Some decades back, a way of thinking emerged – principally in the Southwest, high desert of the United States – which was distinctly non-Western. It built on the work of people like Lotfi Zadeh. At first, they focused on something called “fuzzy logic”. There was massive opposition, particularly from the University engineering schools. The whole idea that A was A and Not Not A was so central to the dominant thinking that the proposition that A might be more or less A and a little bit B and more than a little bit C was completely unacceptable.

And then, in a nunnery in New Mexico, an organization called the Santa Fe Institute was born.

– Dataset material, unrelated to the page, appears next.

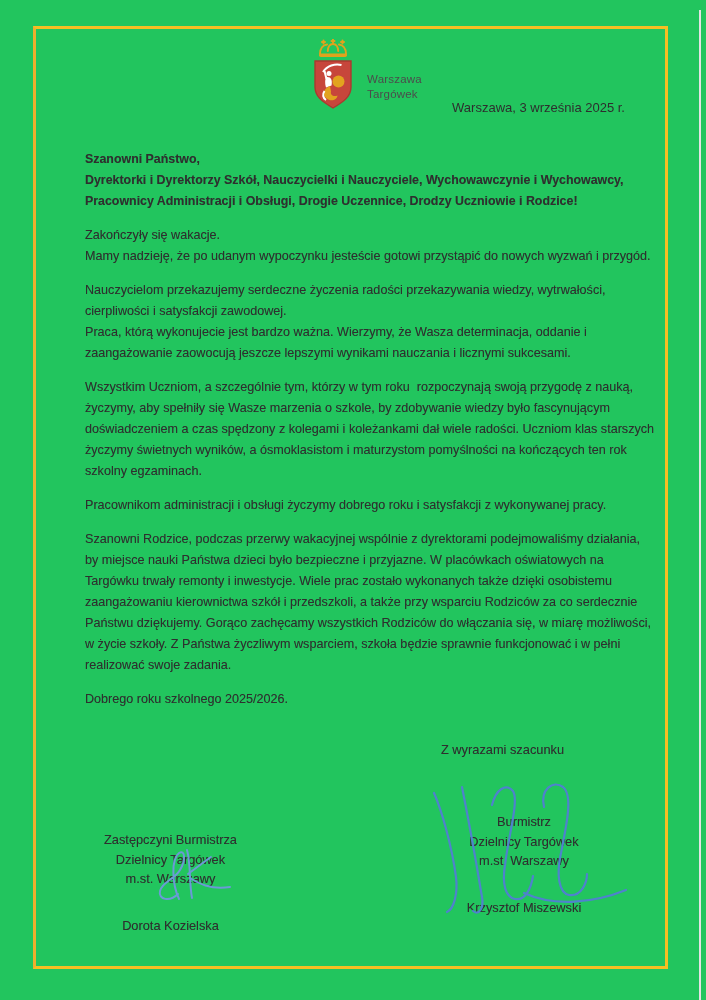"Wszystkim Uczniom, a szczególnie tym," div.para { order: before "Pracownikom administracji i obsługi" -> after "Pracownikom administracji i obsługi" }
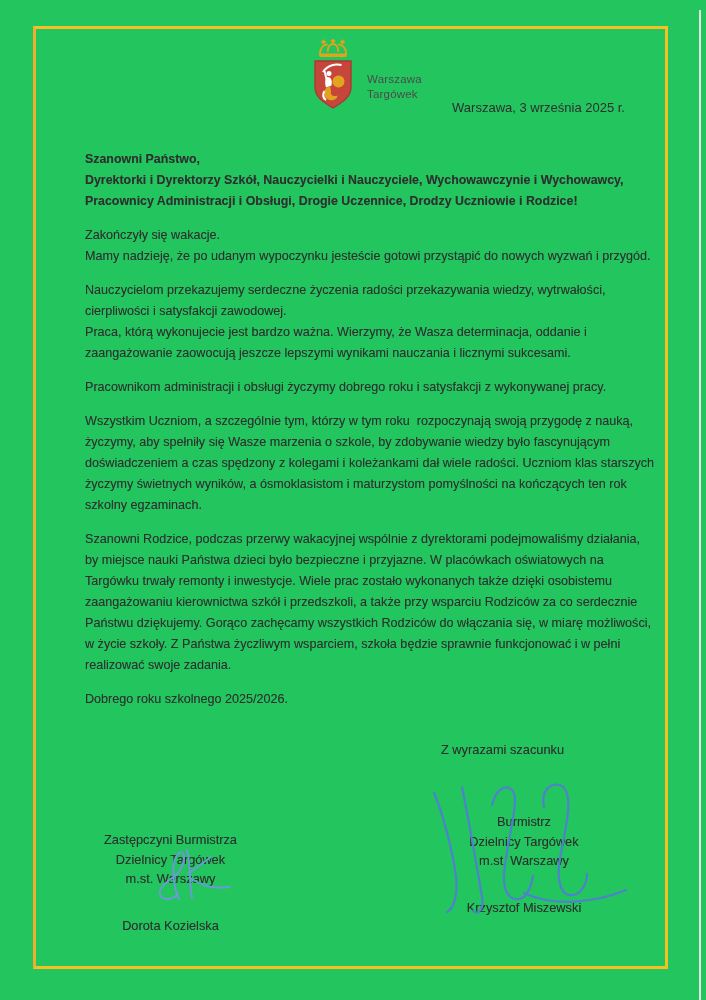"Dobrego roku szkolnego 2025/2026." div.para { html: <div>Dobrego roku szkolnego 2025/2026.</div> -> none }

Fuzzy Logic evolved into Complexity Theory and Chaos Theory. Ambiguity was readmitted into the cutting edge of Western thinking. The output of the Institute, and the similar organizations that have emerged, as had massive impact on the nature of Western society. But my focus here is the enabling impact that it can have when Westerners begin to struggle with Eastern thought and the ambiguity which it brings.

I will say here what I tell those that I work with as they struggle with the idea of ambiguity. “Get thee to a nunnery!” That recommendation has proven helpful to many. A basic understanding of complexity theory and fuzzy logic is often the kind of lubrication that eases the understanding of an idea which seem so radical to those who have grown up in the Western tradition.